If you were leaving on a train and I might
not ever see you again, I’d say
Take it easy on yourself.

Yeah;
yeah.

I’d try to help you recall, with burning
eucalyptus leaves,
the day with purple sun hair
First time (since learning words) where a thought came
and went and didn’t need
them,
couldn’t use them.

I’d use my big toe to draw in the mud flats for you
the young crescent moon
the tender, vulnerable moon
holding up the rest of the moon.

Maybe with you on the platform I could explain the rest of why
I just couldn’t listen to the teatender telling me about the Kumaon region where they pick the rare spring tea, just as the plant begins
to stir.

Today at the Mission I ran into someone I knew from Occupy Olympia, a man probably 10 or 15 years old than I am. He was part of the encampment in 2011 but wasn’t homeless—just another activist like me who envisioned a different way of living. Someone who could read the writing on the wall, the writing on the Great Wall of this distended empire, spread like a fine plastic sheet over the land, over the fish, over our mouths and nostrils also.

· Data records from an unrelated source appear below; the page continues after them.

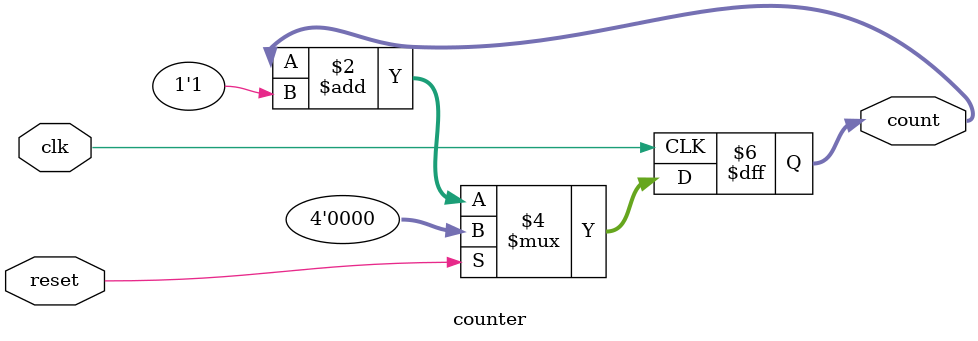
<source format=v>
module counter(
    input clk,
    input reset,
    output reg [3:0] count
);

    always @(posedge clk) begin
        // Synchronously reset the counter to 0 on the next clock edge
        if (reset) begin
            count <= 4'b0000;
        end else begin
            // Increment the counter unless reset is asserted
            count <= count + 1'b1;
        end
    end

endmodule

</source>
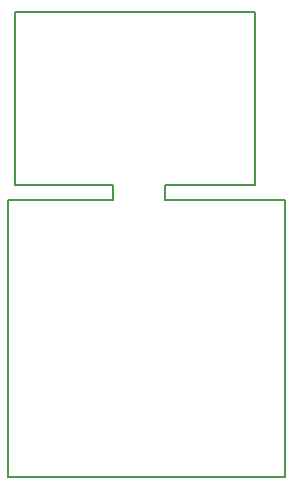
<source format=gbr>
G04 #@! TF.GenerationSoftware,KiCad,Pcbnew,5.0.2+dfsg1-1*
G04 #@! TF.CreationDate,2019-05-02T19:47:23-04:00*
G04 #@! TF.ProjectId,v1,76312e6b-6963-4616-945f-706362585858,rev?*
G04 #@! TF.SameCoordinates,Original*
G04 #@! TF.FileFunction,Profile,NP*
%FSLAX46Y46*%
G04 Gerber Fmt 4.6, Leading zero omitted, Abs format (unit mm)*
G04 Created by KiCad (PCBNEW 5.0.2+dfsg1-1) date Thu 02 May 2019 07:47:23 PM EDT*
%MOMM*%
%LPD*%
G01*
G04 APERTURE LIST*
%ADD10C,0.150000*%
G04 APERTURE END LIST*
D10*
X104140000Y-102235000D02*
X104140000Y-87630000D01*
X116840000Y-102235000D02*
X124460000Y-102235000D01*
X116840000Y-102870000D02*
X116840000Y-102235000D01*
X112395000Y-102235000D02*
X112395000Y-102870000D01*
X104140000Y-102235000D02*
X112395000Y-102235000D01*
X103505000Y-103505000D02*
X103505000Y-127000000D01*
X112395000Y-103505000D02*
X103505000Y-103505000D01*
X112395000Y-102870000D02*
X112395000Y-103505000D01*
X104775000Y-87630000D02*
X104140000Y-87630000D01*
X124460000Y-87630000D02*
X104775000Y-87630000D01*
X124460000Y-102235000D02*
X124460000Y-87630000D01*
X116840000Y-103505000D02*
X116840000Y-102870000D01*
X127000000Y-103505000D02*
X116840000Y-103505000D01*
X127000000Y-127000000D02*
X127000000Y-103505000D01*
X103505000Y-127000000D02*
X127000000Y-127000000D01*
M02*

</source>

I’ve seen him around a couple times since then, but not here. His eyes were red when they met mine.

“Avery?” I said.

We engaged in some small talk and then, since I was doing my job, I asked him if this was his first time out. His eyes started to fill as he nodded.

“I don’t know what I’m doing,” he said, but he was barely getting the words out. “None of this makes sense.”

His eyes and his words as they were, there was no information that could help right then, nothing else to do but offer a hug—a reassurance that despite everything, we are still human. He collapsed and sobbed, with all the world in that Mission around us.

“You’ll get through this,” I said. “You’ll get through this.”

“It’s just so hard,” he whispered between sobs. “And I’m so afraid.”

“The fear,” he said.

Less than five years ago, Avery* was putting his energy a world where this scenario won’t happen anymore—to him or anyone else. And he will continue to do so. Believe me when I say, seeds like that don’t just die. But for now, he is one more letter spelling out a message on a crumbling imperial wall, hidden in plain sight.